# key broke in lug!!



## Justhere4aday (Sep 20, 2009)

Ill have a pic up soon but what should i do? tap and die?


----------



## JDriver1.8t (May 20, 2005)

*Re: key broke in lug!! (Justhere4aday)*

rounded nut removal tool for lugs. Hammer on, use breaker bar to get off.


----------



## Justhere4aday (Sep 20, 2009)

*Re: key broke in lug!! (JDriver1.8t)*


_Quote, originally posted by *JDriver1.8t* »_rounded nut removal tool for lugs. Hammer on, use breaker bar to get off.









NO room for that tool


----------



## JDriver1.8t (May 20, 2005)

*Re: key broke in lug!! (Justhere4aday)*

Hex key socket hammered in, then tack welded.
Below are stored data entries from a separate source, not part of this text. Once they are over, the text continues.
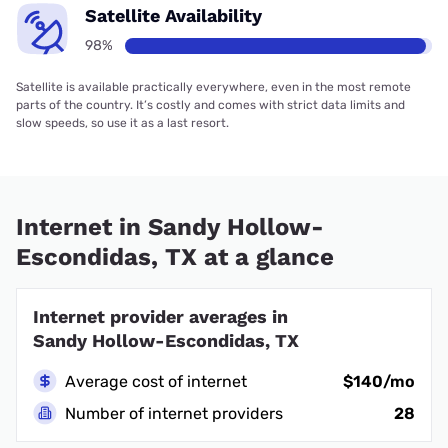
Satellite Availability
98%
Satellite is available practically everywhere, even in the most remote
parts of the country. It’s costly and comes with strict data limits and
slow speeds, so use it as a last resort.
Internet in Sandy Hollow-
Escondidas, TX at a glance
Internet provider averages in
Sandy Hollow-Escondidas, TX
Average cost of internet
$140/mo
Number of internet providers
28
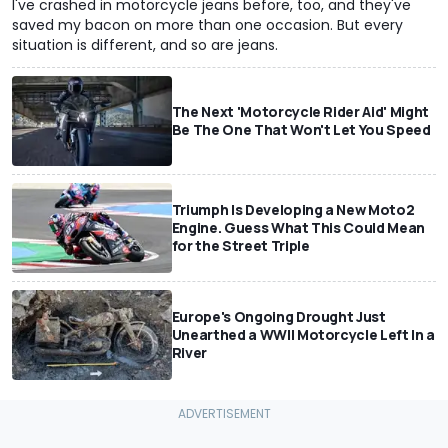
I've crashed in motorcycle jeans before, too, and they've
saved my bacon on more than one occasion. But every
situation is different, and so are jeans.
The Next 'Motorcycle Rider Aid' Might
Be The One That Won't Let You Speed
Triumph Is Developing a New Moto2
Engine. Guess What This Could Mean
for the Street Triple
Europe's Ongoing Drought Just
Unearthed a WWII Motorcycle Left In a
River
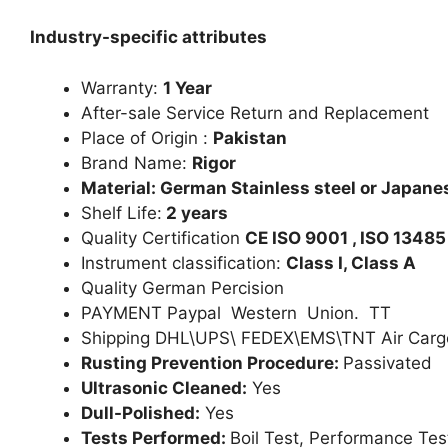
Industry-specific attributes
Warranty:
1 Year
After-sale Service Return and Replacement
Place of Origin :
Pakistan
Brand Name:
Rigor
Material: German Stainless steel or Japanes
Shelf Life:
2 years
Quality Certification
CE ISO 9001 , ISO 13485
Instrument classification:
Class I, Class A
Quality German Percision
PAYMENT Paypal Western Union. TT
Shipping DHL\UPS\ FEDEX\EMS\TNT Air Carg
Rusting Prevention Procedure:
Passivated
Ultrasonic Cleaned:
Yes
Dull-Polished:
Yes
Tests Performed:
Boil Test, Performance Tes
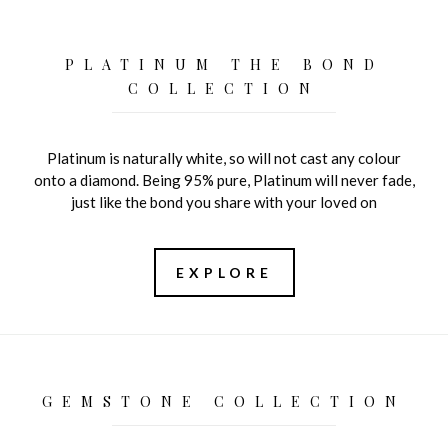
PLATINUM THE BOND
COLLECTION
Platinum is naturally white, so will not cast any colour
onto a diamond. Being 95% pure, Platinum will never fade,
just like the bond you share with your loved on
EXPLORE
GEMSTONE COLLECTION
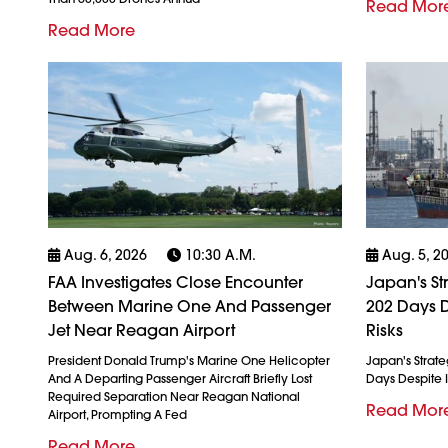
Read Mor
Read More
Aug. 6, 2026
10:30 A.m.
Aug. 5, 2
FAA Investigates Close Encounter
Japan's St
Between Marine One And Passenger
202 Days D
Jet Near Reagan Airport
Risks
President Donald Trump's Marine One Helicopter
Japan's Strate
And A Departing Passenger Aircraft Briefly Lost
Days Despite I
Required Separation Near Reagan National
Read Mor
Airport, Prompting A Fed
Read More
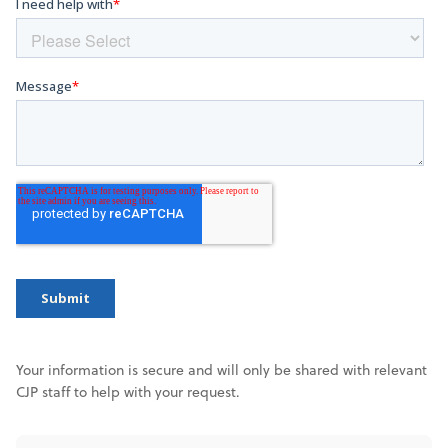
Your information is secure and will only be shared with relevant
CJP staff to help with your request.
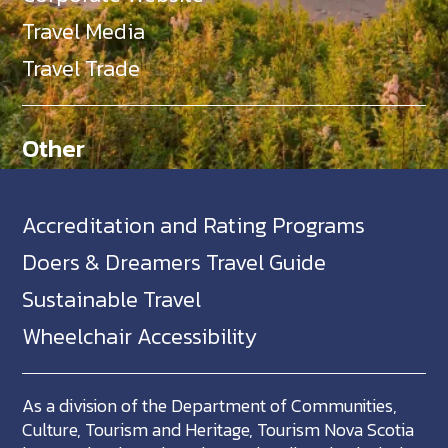
Travel Media
Travel Trade
Other
Accreditation and Rating Programs
Doers & Dreamers Travel Guide
Sustainable Travel
Wheelchair Accessibility
As a division of the Department of Communities,
Culture, Tourism and Heritage, Tourism Nova Scotia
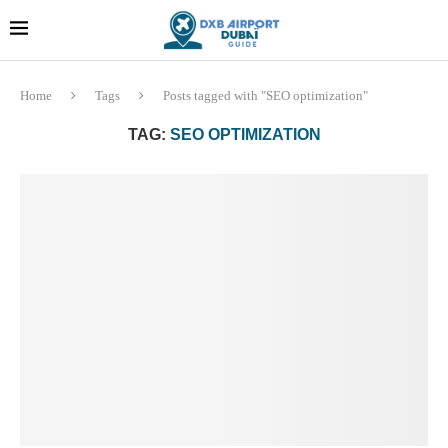
Dubai last minute gifts and
!! More Info !!
souvenirs
Home
Tags
Posts tagged with "SEO optimization"
TAG:
SEO OPTIMIZATION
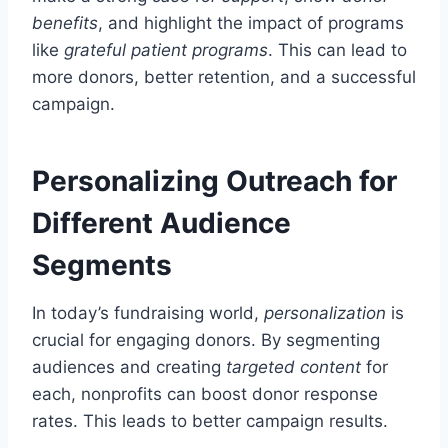
benefits
, and highlight the impact of programs
like
grateful patient programs
. This can lead to
more donors, better retention, and a successful
campaign.
Personalizing Outreach for
Different Audience
Segments
In today’s fundraising world,
personalization
is
crucial for engaging donors. By segmenting
audiences and creating
targeted content
for
each, nonprofits can boost donor response
rates. This leads to better campaign results.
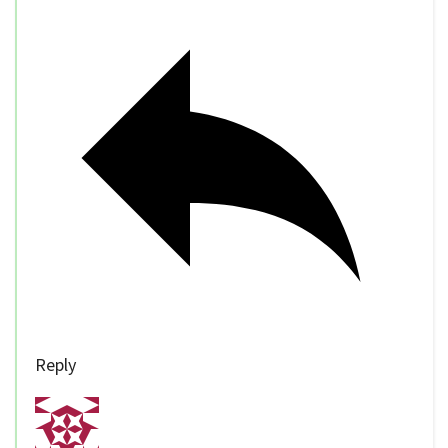
Reply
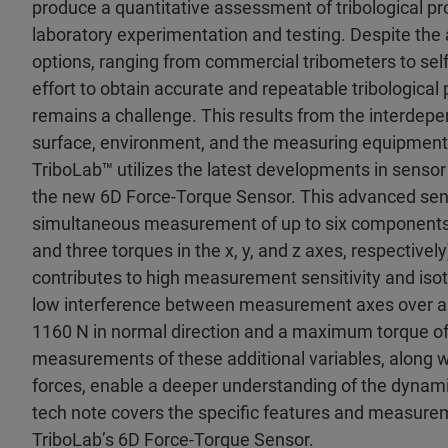
produce a quantitative assessment of tribological pr
laboratory experimentation and testing. Despite the av
options, ranging from commercial tribometers to sel
effort to obtain accurate and repeatable tribologic
remains a challenge. This results from the interdepe
surface, environment, and the measuring equipment 
TriboLab™ utilizes the latest developments in sensor
the new 6D Force-Torque Sensor. This advanced sen
simultaneous measurement of up to six components o
and three torques in the x, y, and z axes, respectively
contributes to high measurement sensitivity and isot
low interference between measurement axes over a 
1160 N in normal direction and a maximum torque o
measurements of these additional variables, along wi
forces, enable a deeper understanding of the dynami
tech note covers the specific features and measur
TriboLab’s 6D Force-Torque Sensor.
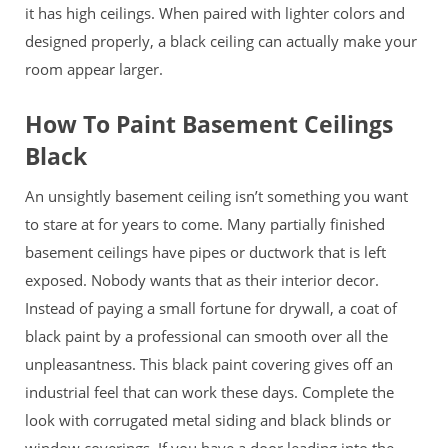
it has high ceilings. When paired with lighter colors and
designed properly, a black ceiling can actually make your
room appear larger.
How To Paint Basement Ceilings
Black
An unsightly basement ceiling isn’t something you want
to stare at for years to come. Many partially finished
basement ceilings have pipes or ductwork that is left
exposed. Nobody wants that as their interior decor.
Instead of paying a small fortune for drywall, a coat of
black paint by a professional can smooth over all the
unpleasantness. This black paint covering gives off an
industrial feel that can work these days. Complete the
look with
corrugated metal siding and black blinds or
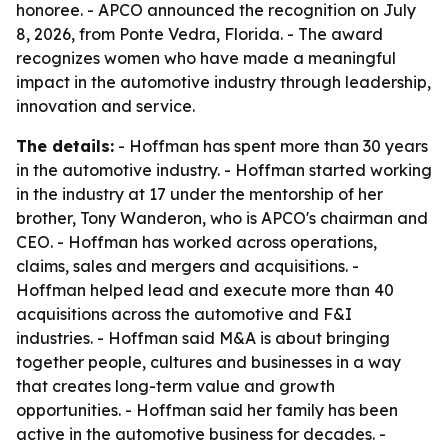
honoree. - APCO announced the recognition on July
8, 2026, from Ponte Vedra, Florida. - The award
recognizes women who have made a meaningful
impact in the automotive industry through leadership,
innovation and service.
The details:
- Hoffman has spent more than 30 years
in the automotive industry. - Hoffman started working
in the industry at 17 under the mentorship of her
brother, Tony Wanderon, who is APCO's chairman and
CEO. - Hoffman has worked across operations,
claims, sales and mergers and acquisitions. -
Hoffman helped lead and execute more than 40
acquisitions across the automotive and F&I
industries. - Hoffman said M&A is about bringing
together people, cultures and businesses in a way
that creates long-term value and growth
opportunities. - Hoffman said her family has been
active in the automotive business for decades. -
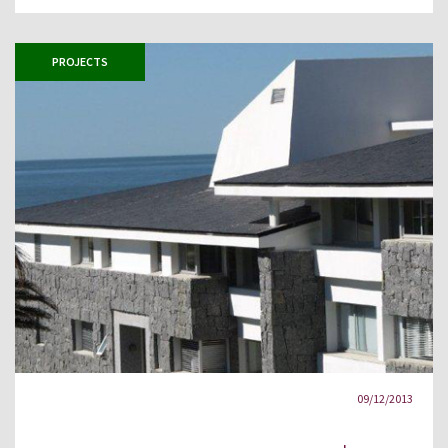
PROJECTS
09/12/2013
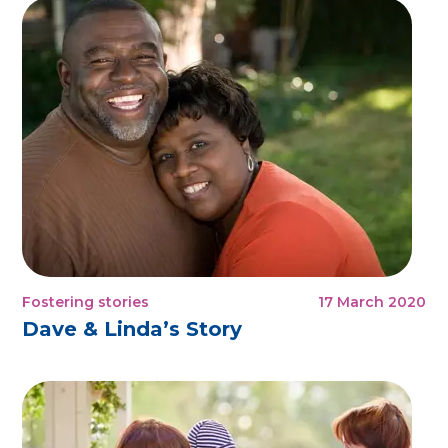
Fostering stories
17 March 2020
Dave & Linda’s Story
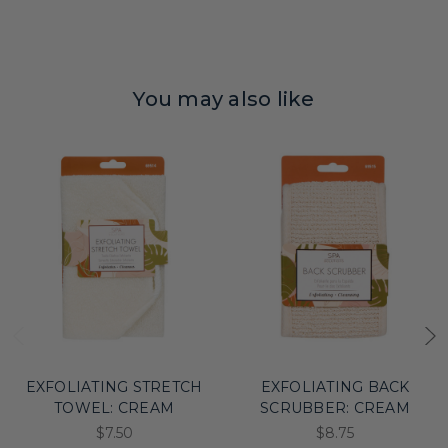
You may also like
EXFOLIATING STRETCH
EXFOLIATING BACK
TOWEL: CREAM
SCRUBBER: CREAM
$7.50
$8.75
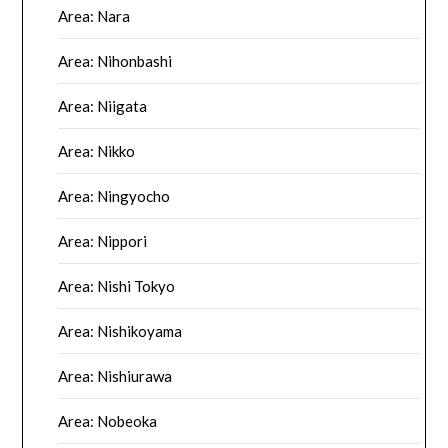
Area: Nara
Area: Nihonbashi
Area: Niigata
Area: Nikko
Area: Ningyocho
Area: Nippori
Area: Nishi Tokyo
Area: Nishikoyama
Area: Nishiurawa
Area: Nobeoka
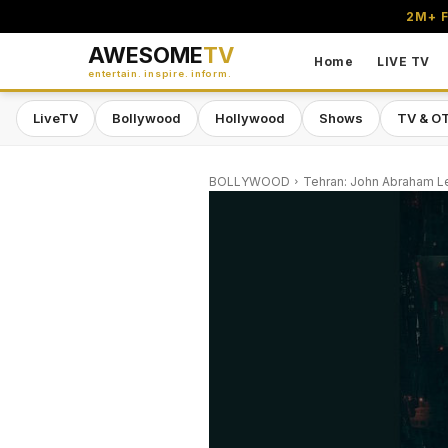
2M+ F
AWESOME
TV
Home
LIVE TV
entertain. inspire. inform.
LiveTV
Bollywood
Hollywood
Shows
TV & O
BOLLYWOOD
Tehran: John Abraham Le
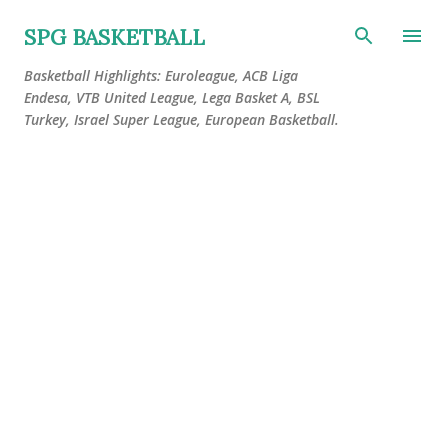
Skip to main content
SPG BASKETBALL
Basketball Highlights: Euroleague, ACB Liga
Endesa, VTB United League, Lega Basket A, BSL
Turkey, Israel Super League, European Basketball.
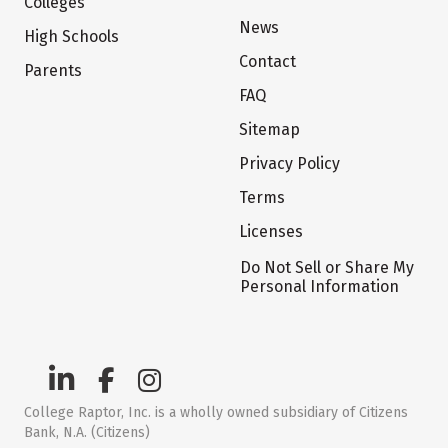
Colleges
News
High Schools
Contact
Parents
FAQ
Sitemap
Privacy Policy
Terms
Licenses
Do Not Sell or Share My
Personal Information
College Raptor, Inc. is a wholly owned subsidiary of Citizens
Bank, N.A. (Citizens)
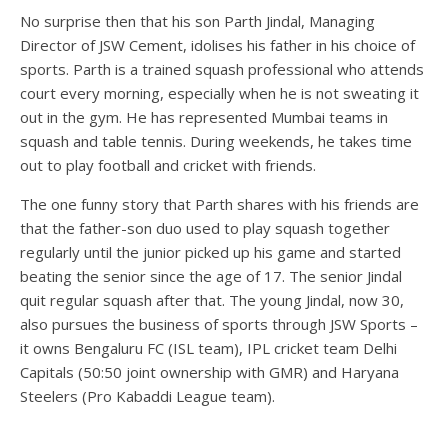
No surprise then that his son Parth Jindal, Managing
Director of JSW Cement, idolises his father in his choice of
sports. Parth is a trained squash professional who attends
court every morning, especially when he is not sweating it
out in the gym. He has represented Mumbai teams in
squash and table tennis. During weekends, he takes time
out to play football and cricket with friends.
The one funny story that Parth shares with his friends are
that the father-son duo used to play squash together
regularly until the junior picked up his game and started
beating the senior since the age of 17. The senior Jindal
quit regular squash after that. The young Jindal, now 30,
also pursues the business of sports through JSW Sports –
it owns Bengaluru FC (ISL team), IPL cricket team Delhi
Capitals (50:50 joint ownership with GMR) and Haryana
Steelers (Pro Kabaddi League team).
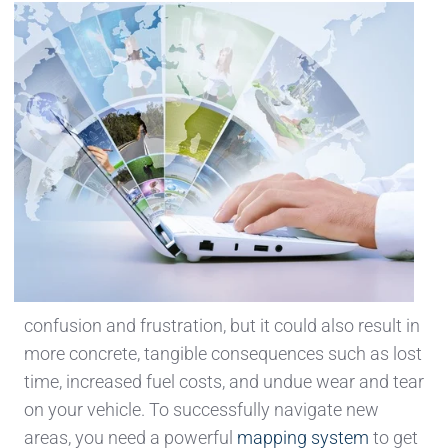
confusion and frustration, but it could also result in
more concrete, tangible consequences such as lost
time, increased fuel costs, and undue wear and tear
on your vehicle. To successfully navigate new
areas, you need a powerful
mapping system
to get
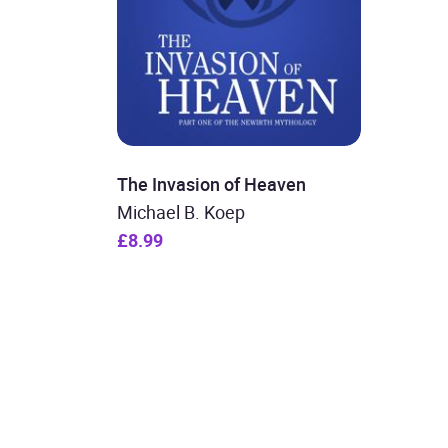
The Invasion of Heaven
Michael B. Koep
£8.99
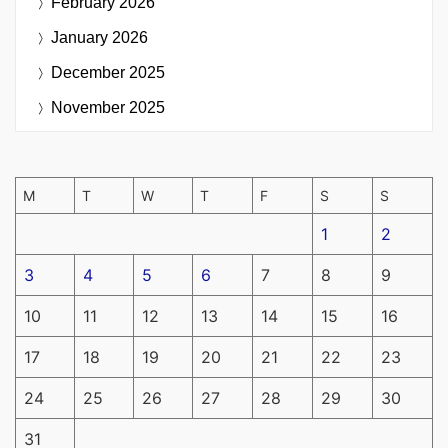
February 2026
January 2026
December 2025
November 2025
M
T
W
T
F
S
S
1
2
3
4
5
6
7
8
9
10
11
12
13
14
15
16
17
18
19
20
21
22
23
24
25
26
27
28
29
30
31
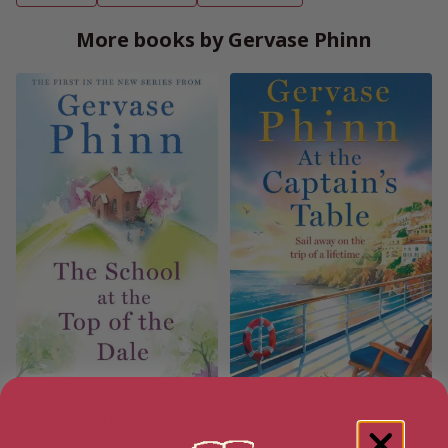
More books by Gervase Phinn
The School at the Top of the
At the Captain’s Table
Dale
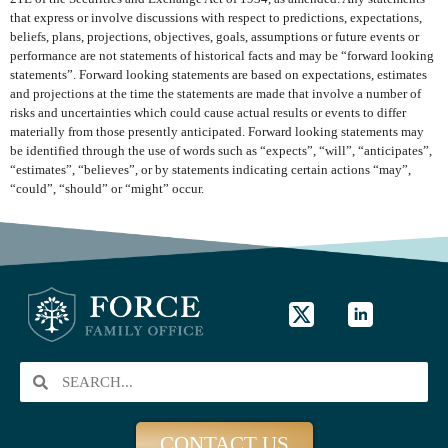
that express or involve discussions with respect to predictions, expectations,
beliefs, plans, projections, objectives, goals, assumptions or future events or
performance are not statements of historical facts and may be “forward looking
statements”. Forward looking statements are based on expectations, estimates
and projections at the time the statements are made that involve a number of
risks and uncertainties which could cause actual results or events to differ
materially from those presently anticipated. Forward looking statements may
be identified through the use of words such as “expects”, “will”, “anticipates”,
“estimates”, “believes”, or by statements indicating certain actions “may”,
“could”, “should” or “might” occur.
CONTACT US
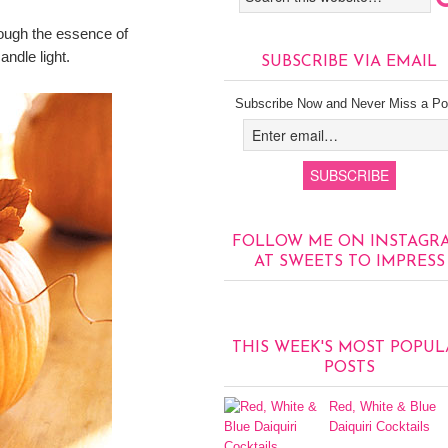
though the essence of
ndle light.
SUBSCRIBE VIA EMAIL
Subscribe Now and Never Miss a Po
FOLLOW ME ON INSTAGR
AT SWEETS TO IMPRESS
THIS WEEK'S MOST POPUL
POSTS
Red, White & Blue
Daiquiri Cocktails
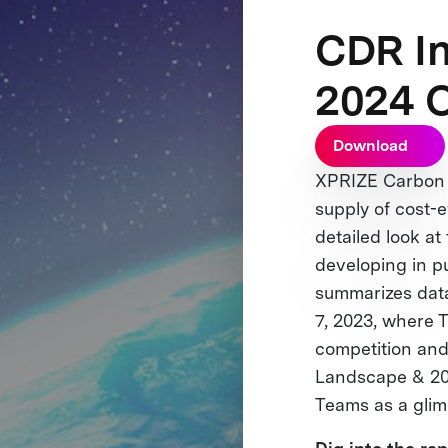
CDR I
2024 
Download
XPRIZE Carbon R
supply of cost-e
detailed look 
developing in p
summarizes data
7, 2023, where T
competition and 
Landscape & 202
Teams as a glim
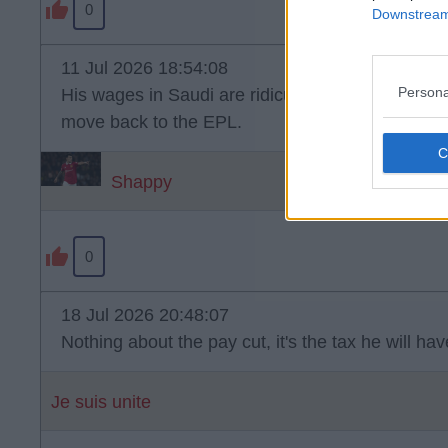
0
Downstream 
11 Jul 2026 18:54:08
Persona
His wages in Saudi are ridiculous and he'd need
move back to the EPL.
Shappy
0
18 Jul 2026 20:48:07
Nothing about the pay cut, it's the tax he will ha
Je suis unite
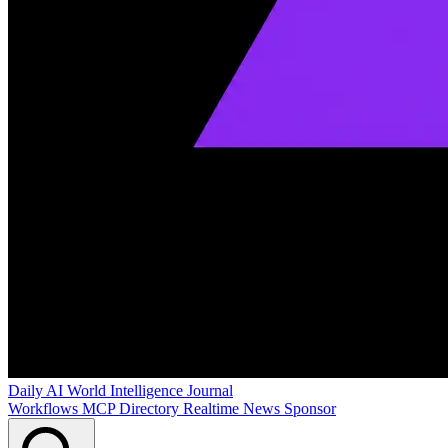
Daily AI World
Intelligence Journal
Workflows
MCP Directory
Realtime News
Sponsor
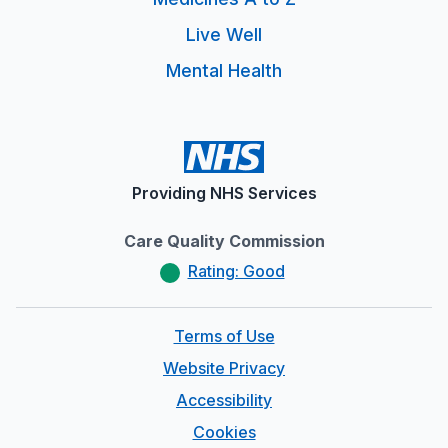
Live Well
Mental Health
Providing NHS Services
Care Quality Commission
Rating: Good
Terms of Use
Website Privacy
Accessibility
Cookies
Then use wrench/breaker bar.


----------



## Justhere4aday (Sep 20, 2009)

*Re: key broke in lug!! (JDriver1.8t)*

The bolt started to strip


----------



## van dub (Feb 1, 2009)

*Re: key broke in lug!! (Justhere4aday)*

use a easy-out it's a method/tool that my car was put through when one of mine broke its afterward unnoticable


----------



## Justhere4aday (Sep 20, 2009)

*Re: key broke in lug!! (van dub)*


_Quote, originally posted by *van dub* »_use a easy-out it's a method/tool that my car was put through when one of mine broke its afterward unnoticable


I cant because the tap is stuck in there


----------



## Justhere4aday (Sep 20, 2009)

*Re: key broke in lug!! (Justhere4aday)*

Im about to cut that rim


----------



## L33t A2 (Aug 5, 2003)

*Re: key broke in lug!! (Justhere4aday)*

i would suggest heating it up with a propane torch until its almost glowing and hammer in a hex socket or a triple-square socket and then try to loosen it, if that doesn't work then hammer a tool in there and then spot weld it on and try and loosen.


----------



## Justhere4aday (Sep 20, 2009)

*Re: key broke in lug!! (L33t A2)*

I all ready put fire to it.. if you look at my center cap lol... We got 4 out of 5 off yesterday... so im going to give it 2 more shots... if i dont get it off im just going to cut the rim


----------



## L33t A2 (Aug 5, 2003)

*Re: key broke in lug!! (Justhere4aday)*

if its the rear wheel with drums you can take off the axle nut out the center and pull the drum along with the wheel and then you'll have access to the other side of the bolt which i would soak in PB blaster


----------



## mezz4prez (May 9, 2004)

*Re: key broke in lug!! (L33t A2)*

I'd take it into a shop before you hurt yourself and distroy your wheels and tools


----------



## mezz4prez (May 9, 2004)

*Re: key broke in lug!! (Justhere4aday)*


_Quote, originally posted by *Justhere4aday* »_








NO room for that tool

How is there not enough room for the removal tool? http://buy1.snapon.com/catalog...3.JPG
You should really take it in... good luck and don't hurt yourself


----------



## Justhere4aday (Sep 20, 2009)

A tooth pick can barly fit in that bitch lol. Still havnt been able to take it off and been working on it for like 5 days


----------



## JDriver1.8t (May 20, 2005)

*Re: (Justhere4aday)*

A bolt extractor goes inside the hole and grabs the metal.
You can also drill it out. Drill in progressivly larger bits till the head of the bolt is no longer attached to the shank. Then the wheel will come off, and you can deal with the stud.


----------



## ADargetnI (Aug 25, 2009)

*Re: (Justhere4aday)*

http://forums.vwvortex.com/zerothread?id=4657435

http://www.honda-tech.com/showthread.php?t=2684546

http://forums.vwvortex.com/zerothread?id=4657570











_Quote, originally posted by *x_Diesel_x* »_
Wow that was stupid..
Can I get a picture of how it was JUST before breaking out the Sawzall?..


----------



## 20th#726 (Jan 10, 2007)

*Re: (ADargetnI)*

you could have used a hole saw and drilled around the lug nut, at least that way you could use the wheel, still having 4 lugs


----------



## 2deepn2dubs (Oct 27, 2002)

*Re: (20th#726)*

did anyone think about welding another bolt to the top of it???


----------



## Got Dibbs (Jul 24, 2009)

*Re: (2deepn2dubs)*

hahaha your THAT guy










_Modified by Got Dibbs at 11:13 PM 12-2-2009_


----------